Problem description — Every line of the listing that holds the word "LIEBLINGSBÜCHER" should be returned.

((

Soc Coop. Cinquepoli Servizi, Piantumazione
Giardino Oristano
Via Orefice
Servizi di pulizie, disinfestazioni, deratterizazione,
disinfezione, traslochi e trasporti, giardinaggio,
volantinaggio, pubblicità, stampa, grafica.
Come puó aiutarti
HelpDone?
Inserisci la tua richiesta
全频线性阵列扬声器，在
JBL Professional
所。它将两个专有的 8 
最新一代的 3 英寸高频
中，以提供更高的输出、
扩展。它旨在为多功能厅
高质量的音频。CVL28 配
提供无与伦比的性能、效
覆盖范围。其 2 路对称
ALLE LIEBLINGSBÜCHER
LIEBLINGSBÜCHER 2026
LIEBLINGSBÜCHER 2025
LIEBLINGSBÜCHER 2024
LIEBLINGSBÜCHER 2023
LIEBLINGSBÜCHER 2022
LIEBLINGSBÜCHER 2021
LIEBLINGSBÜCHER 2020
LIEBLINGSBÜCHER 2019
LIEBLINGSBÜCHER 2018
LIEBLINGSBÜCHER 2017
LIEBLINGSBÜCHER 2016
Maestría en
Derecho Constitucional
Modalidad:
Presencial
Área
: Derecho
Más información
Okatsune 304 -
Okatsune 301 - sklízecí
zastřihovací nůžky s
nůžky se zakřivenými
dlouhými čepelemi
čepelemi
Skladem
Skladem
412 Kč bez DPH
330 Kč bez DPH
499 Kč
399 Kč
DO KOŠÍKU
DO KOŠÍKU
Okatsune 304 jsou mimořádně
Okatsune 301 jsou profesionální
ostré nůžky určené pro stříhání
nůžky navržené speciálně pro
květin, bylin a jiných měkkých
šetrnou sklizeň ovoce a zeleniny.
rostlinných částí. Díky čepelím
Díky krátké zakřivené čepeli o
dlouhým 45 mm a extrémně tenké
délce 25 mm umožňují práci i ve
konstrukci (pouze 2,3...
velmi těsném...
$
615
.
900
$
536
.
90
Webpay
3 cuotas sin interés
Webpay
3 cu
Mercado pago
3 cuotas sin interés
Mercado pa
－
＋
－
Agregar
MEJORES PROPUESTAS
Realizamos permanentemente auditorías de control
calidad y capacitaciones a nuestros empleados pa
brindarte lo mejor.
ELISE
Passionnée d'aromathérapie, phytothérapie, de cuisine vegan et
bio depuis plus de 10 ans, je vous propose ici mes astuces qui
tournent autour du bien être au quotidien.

))

Written answer —
ALLE LIEBLINGSBÜCHER
LIEBLINGSBÜCHER 2026
LIEBLINGSBÜCHER 2025
LIEBLINGSBÜCHER 2024
LIEBLINGSBÜCHER 2023
LIEBLINGSBÜCHER 2022
LIEBLINGSBÜCHER 2021
LIEBLINGSBÜCHER 2020
LIEBLINGSBÜCHER 2019
LIEBLINGSBÜCHER 2018
LIEBLINGSBÜCHER 2017
LIEBLINGSBÜCHER 2016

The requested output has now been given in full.